Mengacu data RTI yang terekam hingga pukul 09.32 WIB, IHSG langsung menguat sebanyak 63,805 poin setara 0,72 persen ke level 8.948,528.

Dilansir dari metrotvnews.com, Selasa (13/1), disebutkan ada sebanyak 386 saham emiten menguat pada perdagangan pagi ini. Sementara, 176 saham lainnya melemah dan 148 saham stagnan.

Untuk sementara, total transaksi yang tercatat hingga pukul 09.32 WIB sebanyak Rp6,270 triliun dengan total saham yang diperdagangkan 11,352 miliar saham.

Head of Retail Research BNI Sekuritas Fanny Suherman mengatakan, IHSG berpotensi rebound jika kuat bertahan di support 8.870. Meskipun demikian, ia memberikan peringatan investor untuk tetap berhati-hati jika break di bawah 8.870, IHSG bisa berpotensi koreksi kembali ke level 8.700-8.720.

“Diperkirakan support IHSG ada di level 8.720-8.780 dan resist IHSG di level 8.930-9.000,” ungkap Fanny dalam analisis hariannya.

Adapun, riset harian BNI Sekuritas menyebutkan, di perdagangan sebelumnya (12/1), IHSG ditutup turun 0,58 persen, tapi disertai dengan net buy asing sebesar Rp205 miliar. Saham yang paling banyak dibeli asing adalah BBRI, ANTM, TLKM, ADRO, dan IMPC.

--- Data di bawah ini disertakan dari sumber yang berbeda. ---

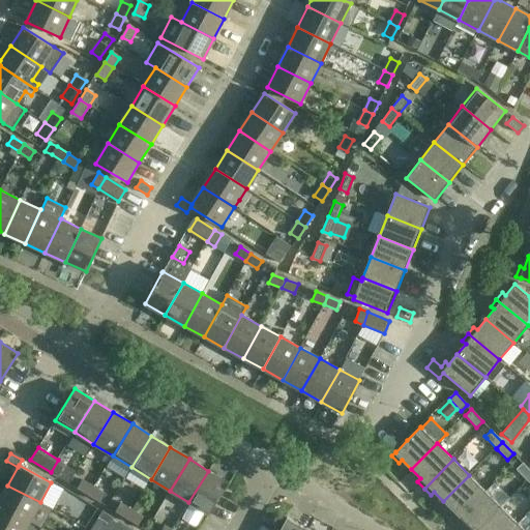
[(58,460),(51,472),(58,476),(65,465),(58,460)]
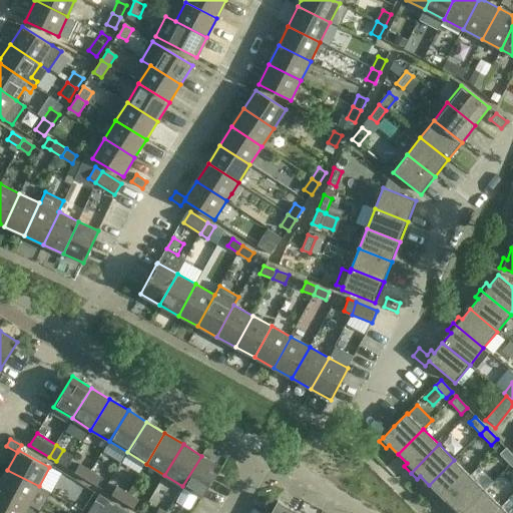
[(510,465),(512,462),(512,455),(506,448),(500,454),(510,465)]
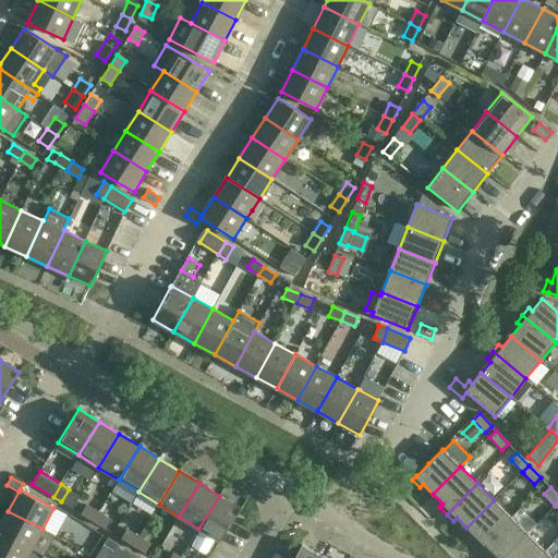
[(219,496),(198,529),(220,542),(240,508),(219,496)]
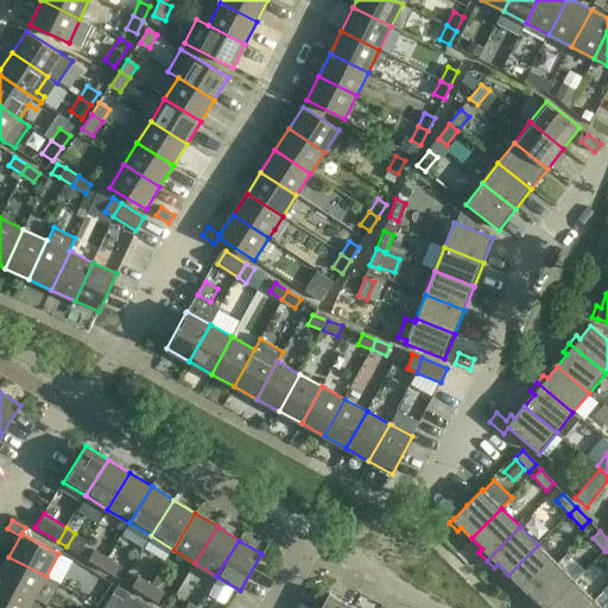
[(556,563),(538,545),(508,575),(519,586),(515,589),(523,596),(556,563)]
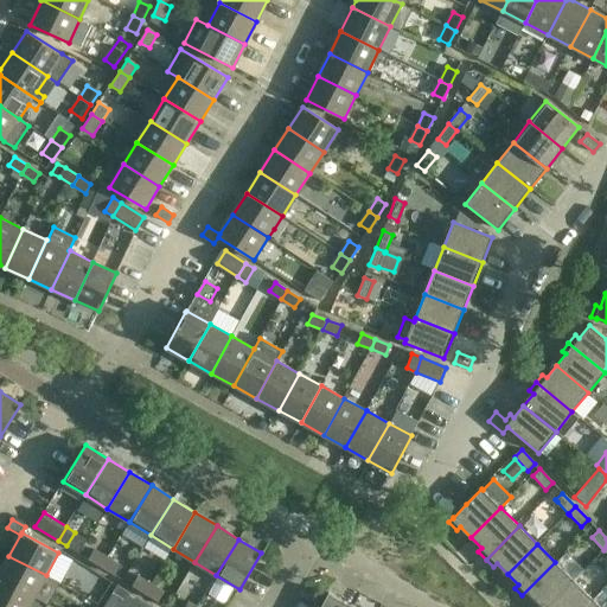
[(101,567),(107,557),(94,550),(88,560),(101,567)]
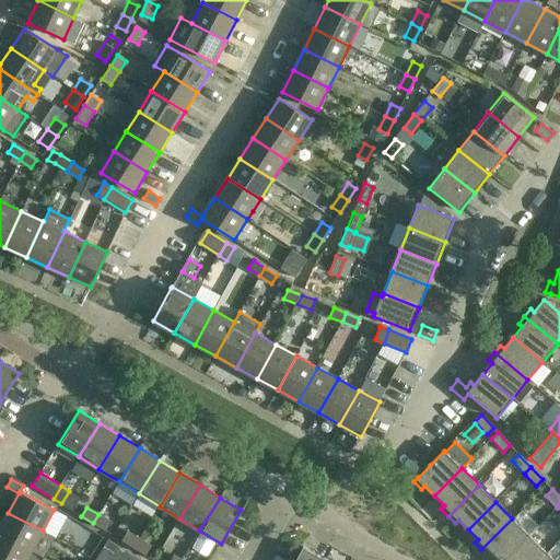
[(0,535),(32,552),(43,531),(8,513),(0,526),(0,535)]
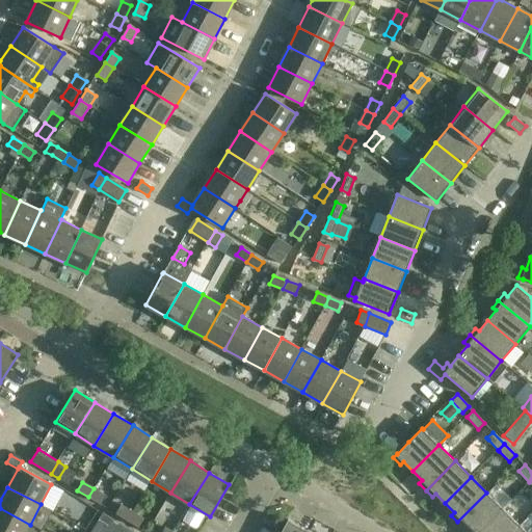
[(94,488),(88,497),(100,504),(105,496),(94,488)]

Sementara itu, indeks-indeks saham Wall Street kembali mencatat rekor tertinggi sepanjang masa (all time high) pada Senin (12/1). Kenaikan tersebut terjadi ketika investor memilih mengabaikan kekhawatiran atas independensi The Fed di tengah penyelidikan pidana terhadap Ketua The Fed Jerome Powell. Indeks S&P 500 tercatat naik 0,16 persen, Dow Jones menguat 0,17 persen, dan Nasdaq Composite juga naik 0,26 persen.

Di sisi lain, Bursa Asia kompak menguat pada perdagangan Senin (12/1). Indeks Hang Seng Hong Kong menguat 1,44 persen, Taiex Taiwan menguat 0,92 persen, Kospi Korea Selatan bertambah 0,82 persen dan ASX 200 Australia menguat 0,48 persen. Sementara itu, FTSE Straits Times menguat 0,47 persen dan FTSE Malay KLCI naik 0,53 persen.